Background: This study focuses on sino-nasal masses (SNMs) and their presentation with their radiological findings and corroboration with initial diagnosis and histopathological examination (HPE).

Methods: A prospective study conducted in total 62 patients with SNMs presenting between the period (September 2020 to October 2022) in medical college, southern Bihar. Patients were subjected to detailed history and battery of tests with all necessary investigations. Final diagnosis was concluded after HPE.  

Results: Age distribution ranged from 10 to 64 years with mean age of 34.2 and M: F ratio of 1.14:1. Demography suggested predisposition in low socioeconomic strata (N=36; 58.06%). Majority fell in category of farmers (N=16; 25.8%) followed by housewives, laborers. Majority presented within a time frame of 1-2 years of onset of symptoms/appearance of the lesion (N=25;40.3%) followed by 6 months to 1-year.

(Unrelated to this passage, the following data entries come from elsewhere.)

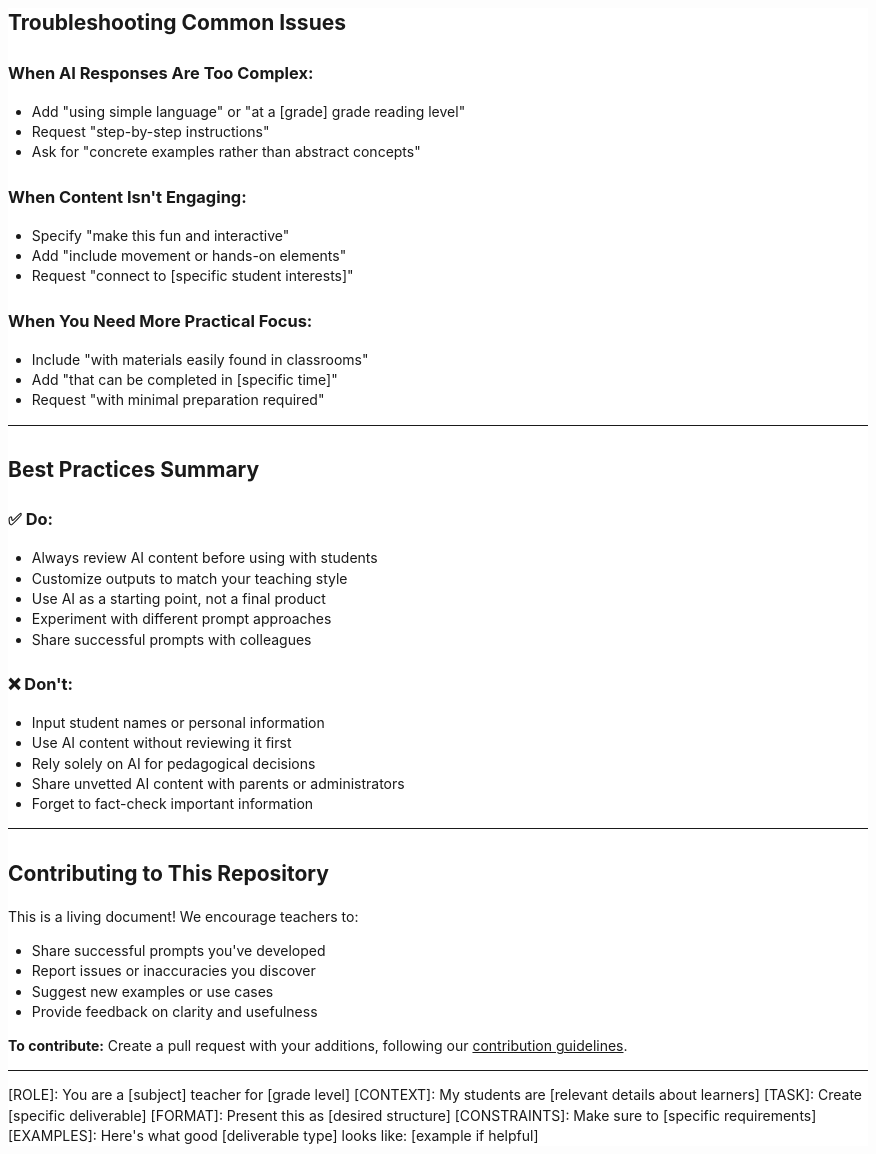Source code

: 
## Troubleshooting Common Issues

### **When AI Responses Are Too Complex:**
- Add "using simple language" or "at a [grade] grade reading level"
- Request "step-by-step instructions"
- Ask for "concrete examples rather than abstract concepts"

### **When Content Isn't Engaging:**
- Specify "make this fun and interactive"
- Add "include movement or hands-on elements"
- Request "connect to [specific student interests]"

### **When You Need More Practical Focus:**
- Include "with materials easily found in classrooms"
- Add "that can be completed in [specific time]"
- Request "with minimal preparation required"

---

## Best Practices Summary

### ✅ **Do:**
- Always review AI content before using with students
- Customize outputs to match your teaching style
- Use AI as a starting point, not a final product
- Experiment with different prompt approaches
- Share successful prompts with colleagues

### ❌ **Don't:**
- Input student names or personal information
- Use AI content without reviewing it first
- Rely solely on AI for pedagogical decisions
- Share unvetted AI content with parents or administrators
- Forget to fact-check important information

---

## Contributing to This Repository

This is a living document! We encourage teachers to:
- Share successful prompts you've developed
- Report issues or inaccuracies you discover
- Suggest new examples or use cases
- Provide feedback on clarity and usefulness

**To contribute:** Create a pull request with your additions, following our [contribution guidelines](CONTRIBUTING.md).

---


[ROLE]: You are a [subject] teacher for [grade level]
[CONTEXT]: My students are [relevant details about learners]
[TASK]: Create [specific deliverable]
[FORMAT]: Present this as [desired structure]
[CONSTRAINTS]: Make sure to [specific requirements]
[EXAMPLES]: Here's what good [deliverable type] looks like: [example if helpful]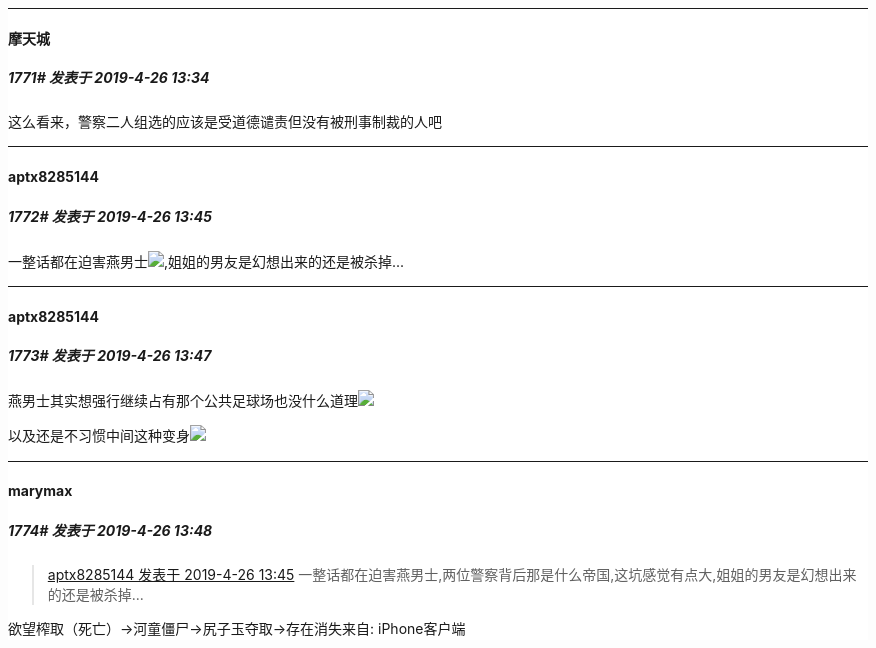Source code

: 

-----

####  摩天城  
##### 1771#       发表于 2019-4-26 13:34




这么看来，警察二人组选的应该是受道德谴责但没有被刑事制裁的人吧







-----

####  aptx8285144  
##### 1772#       发表于 2019-4-26 13:45




一整话都在迫害燕男士<img src="https://static.saraba1st.com/image/smiley/face2017/067.png" referrerpolicy="no-referrer">,姐姐的男友是幻想出来的还是被杀掉...







-----

####  aptx8285144  
##### 1773#       发表于 2019-4-26 13:47




燕男士其实想强行继续占有那个公共足球场也没什么道理<img src="https://static.saraba1st.com/image/smiley/face2017/068.png" referrerpolicy="no-referrer">


以及还是不习惯中间这种变身<img src="https://static.saraba1st.com/image/smiley/face2017/134.png" referrerpolicy="no-referrer">







-----

####  marymax  
##### 1774#       发表于 2019-4-26 13:48



<blockquote><a href="httphttps://bbs.saraba1st.com/2b/forum.php?mod=redirect&amp;goto=findpost&amp;pid=43463030&amp;ptid=1823023" target="_blank"> aptx8285144 发表于 2019-4-26 13:45</a> 一整话都在迫害燕男士,两位警察背后那是什么帝国,这坑感觉有点大,姐姐的男友是幻想出来的还是被杀掉... </blockquote>
欲望榨取（死亡）→河童僵尸→尻子玉夺取→存在消失来自: iPhone客户端

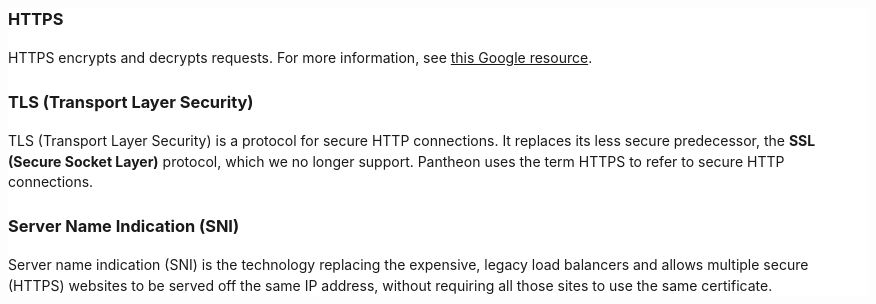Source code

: ### HTTPS
HTTPS encrypts and decrypts requests. For more information, see [this Google resource](https://support.google.com/webmasters/answer/6073543?hl=en).

### TLS (Transport Layer Security)
TLS (Transport Layer Security) is a protocol for secure HTTP connections. It replaces its less secure predecessor, the **SSL (Secure Socket Layer)** protocol, which we no longer support. Pantheon uses the term HTTPS to refer to secure HTTP connections.

### Server Name Indication (SNI)
Server name indication (SNI) is the technology replacing the expensive, legacy load balancers and allows multiple secure (HTTPS) websites to be served off the same IP address, without requiring all those sites to use the same certificate.
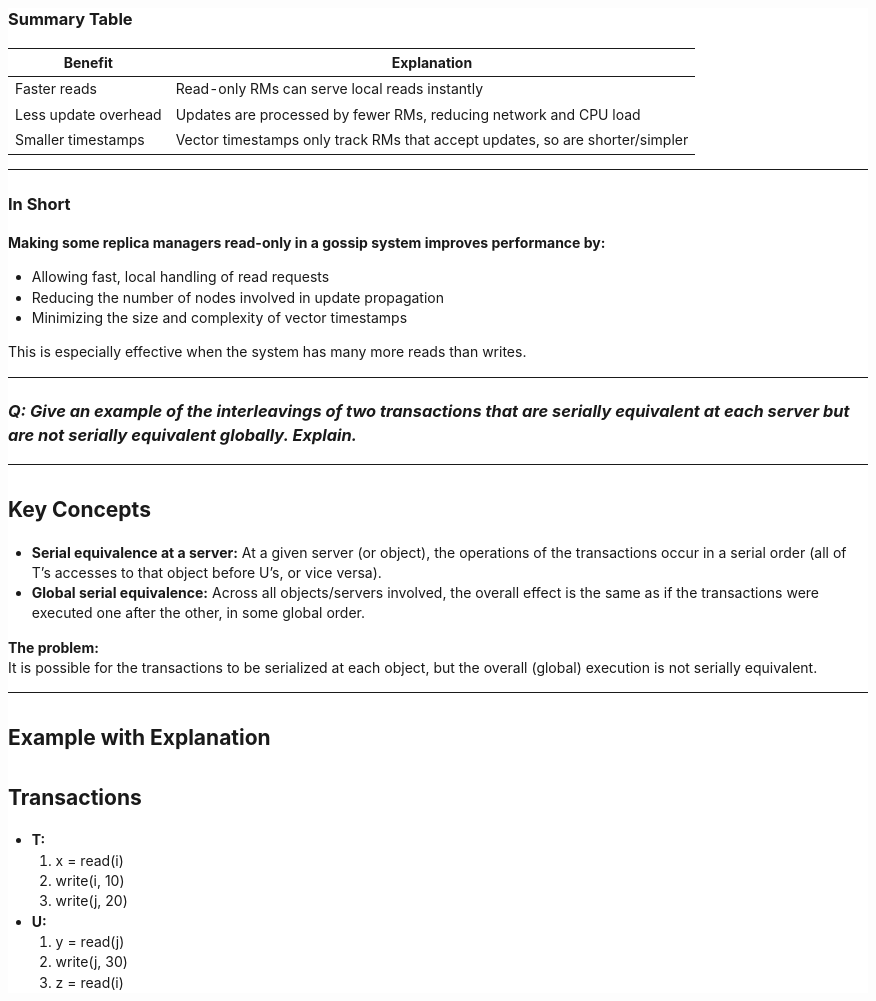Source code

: 
### **Summary Table**

|Benefit|Explanation|
|---|---|
|Faster reads|Read-only RMs can serve local reads instantly|
|Less update overhead|Updates are processed by fewer RMs, reducing network and CPU load|
|Smaller timestamps|Vector timestamps only track RMs that accept updates, so are shorter/simpler|

---

### **In Short**
**Making some replica managers read-only in a gossip system improves performance by:**
- Allowing fast, local handling of read requests
- Reducing the number of nodes involved in update propagation
- Minimizing the size and complexity of vector timestamps

This is especially effective when the system has many more reads than writes.


-----------------------------------
### *Q: Give an example of the interleavings of two transactions that are serially equivalent at each server but are not serially equivalent globally. Explain.*

---

## **Key Concepts**

- **Serial equivalence at a server:** At a given server (or object), the operations of the transactions occur in a serial order (all of T’s accesses to that object before U’s, or vice versa).
- **Global serial equivalence:** Across all objects/servers involved, the overall effect is the same as if the transactions were executed one after the other, in some global order.

**The problem:**  
It is possible for the transactions to be serialized at each object, but the overall (global) execution is not serially equivalent.

---

## **Example with Explanation**

## **Transactions**

- **T:**
    1. x = read(i)
    2. write(i, 10)
    3. write(j, 20)
- **U:**
    1. y = read(j)
    2. write(j, 30)
    3. z = read(i)
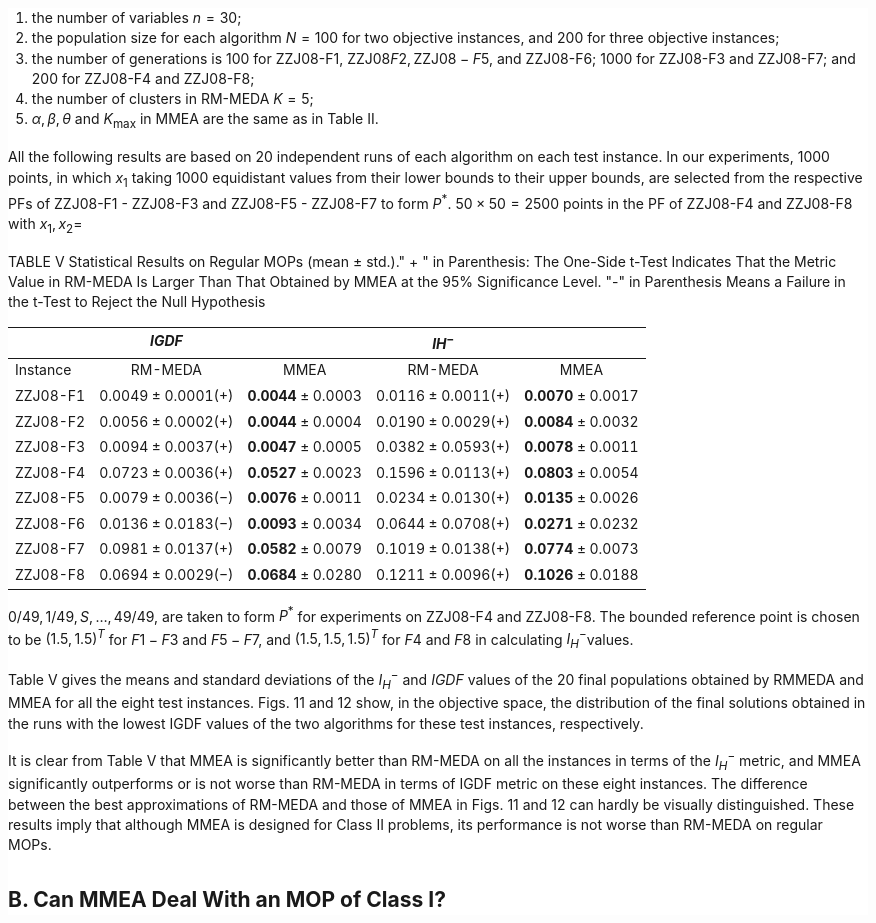 1) the number of variables $n=30$;
2) the population size for each algorithm $N=100$ for two objective instances, and 200 for three objective instances;
3) the number of generations is 100 for ZZJ08-F1, ZZJ08$F 2, \mathrm{ZZJ} 08-F 5$, and ZZJ08-F6; 1000 for ZZJ08-F3 and ZZJ08-F7; and 200 for ZZJ08-F4 and ZZJ08-F8;
4) the number of clusters in RM-MEDA $K=5$;
5) $\alpha, \beta, \theta$ and $K_{\max }$ in MMEA are the same as in Table II.

All the following results are based on 20 independent runs of each algorithm on each test instance. In our experiments, 1000 points, in which $x_{1}$ taking 1000 equidistant values from their lower bounds to their upper bounds, are selected from the respective PFs of ZZJ08-F1 - ZZJ08-F3 and ZZJ08-F5 - ZZJ08-F7 to form $P^{*}$. $50 \times 50=2500$ points in the PF of ZZJ08-F4 and ZZJ08-F8 with $x_{1}, x_{2}=$

TABLE V
Statistical Results on Regular MOPs (mean $\pm$ std.)." + " in Parenthesis: The One-Side t-Test Indicates That the Metric Value in RM-MEDA Is Larger Than That Obtained by MMEA at the 95\% Significance Level. "-" in Parenthesis Means a Failure in the t-Test to Reject the Null Hypothesis

|  | $I G D F$ |  | $I H^{-}$ |  |
| :-- | :--: | :--: | :--: | :--: |
| Instance | RM-MEDA | MMEA | RM-MEDA | MMEA |
| ZZJ08-F1 | $0.0049 \pm 0.0001(+)$ | $\mathbf{0 . 0 0 4 4} \pm 0.0003$ | $0.0116 \pm 0.0011(+)$ | $\mathbf{0 . 0 0 7 0} \pm 0.0017$ |
| ZZJ08-F2 | $0.0056 \pm 0.0002(+)$ | $\mathbf{0 . 0 0 4 4} \pm 0.0004$ | $0.0190 \pm 0.0029(+)$ | $\mathbf{0 . 0 0 8 4} \pm 0.0032$ |
| ZZJ08-F3 | $0.0094 \pm 0.0037(+)$ | $\mathbf{0 . 0 0 4 7} \pm 0.0005$ | $0.0382 \pm 0.0593(+)$ | $\mathbf{0 . 0 0 7 8} \pm 0.0011$ |
| ZZJ08-F4 | $0.0723 \pm 0.0036(+)$ | $\mathbf{0 . 0 5 2 7} \pm 0.0023$ | $0.1596 \pm 0.0113(+)$ | $\mathbf{0 . 0 8 0 3} \pm 0.0054$ |
| ZZJ08-F5 | $0.0079 \pm 0.0036(-)$ | $\mathbf{0 . 0 0 7 6} \pm 0.0011$ | $0.0234 \pm 0.0130(+)$ | $\mathbf{0 . 0 1 3 5} \pm 0.0026$ |
| ZZJ08-F6 | $0.0136 \pm 0.0183(-)$ | $\mathbf{0 . 0 0 9 3} \pm 0.0034$ | $0.0644 \pm 0.0708(+)$ | $\mathbf{0 . 0 2 7 1} \pm 0.0232$ |
| ZZJ08-F7 | $0.0981 \pm 0.0137(+)$ | $\mathbf{0 . 0 5 8 2} \pm 0.0079$ | $0.1019 \pm 0.0138(+)$ | $\mathbf{0 . 0 7 7 4} \pm 0.0073$ |
| ZZJ08-F8 | $0.0694 \pm 0.0029(-)$ | $\mathbf{0 . 0 6 8 4} \pm 0.0280$ | $0.1211 \pm 0.0096(+)$ | $\mathbf{0 . 1 0 2 6} \pm 0.0188$ |

$0 / 49,1 / 49, S, \ldots, 49 / 49$, are taken to form $P^{*}$ for experiments on ZZJ08-F4 and ZZJ08-F8. The bounded reference point is chosen to be $(1.5,1.5)^{T}$ for $F 1-F 3$ and $F 5-F 7$, and $(1.5,1.5,1.5)^{T}$ for $F 4$ and $F 8$ in calculating $I_{H}^{-}$values.

Table V gives the means and standard deviations of the $I_{H}^{-}$ and $I G D F$ values of the 20 final populations obtained by RMMEDA and MMEA for all the eight test instances. Figs. 11 and 12 show, in the objective space, the distribution of the final solutions obtained in the runs with the lowest IGDF values of the two algorithms for these test instances, respectively.

It is clear from Table V that MMEA is significantly better than RM-MEDA on all the instances in terms of the $I_{H}^{-}$ metric, and MMEA significantly outperforms or is not worse than RM-MEDA in terms of IGDF metric on these eight instances. The difference between the best approximations of RM-MEDA and those of MMEA in Figs. 11 and 12 can hardly be visually distinguished. These results imply that although MMEA is designed for Class II problems, its performance is not worse than RM-MEDA on regular MOPs.

## B. Can MMEA Deal With an MOP of Class I?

Most common presenting symptom was nasal obstruction (N=59;95.16%), followed by nasal discharge (n= 49, 79.03%). HPE concluded 45 samples (72.58%) as non-neoplastic, 15 samples (24.19%) as benign neoplastic (96.7%) and 2 as malignant neoplastic lesions (3.22%). In 58 out of 62 patients (93.54%) the clinical diagnosis was corroborated with HPE diagnosis.

Conclusions: Nasal polyps, the most common benign lesions and SCCs, the most common malignant lesion of SNT. Malignant lesions common in elderlies should be differentiated from non-malignant lesions. Due to similar presentation of diversified aetiology, a clinical and radiological evaluation is of prime for initial management. HPE remains the gold standard for final diagnosis and definitive management.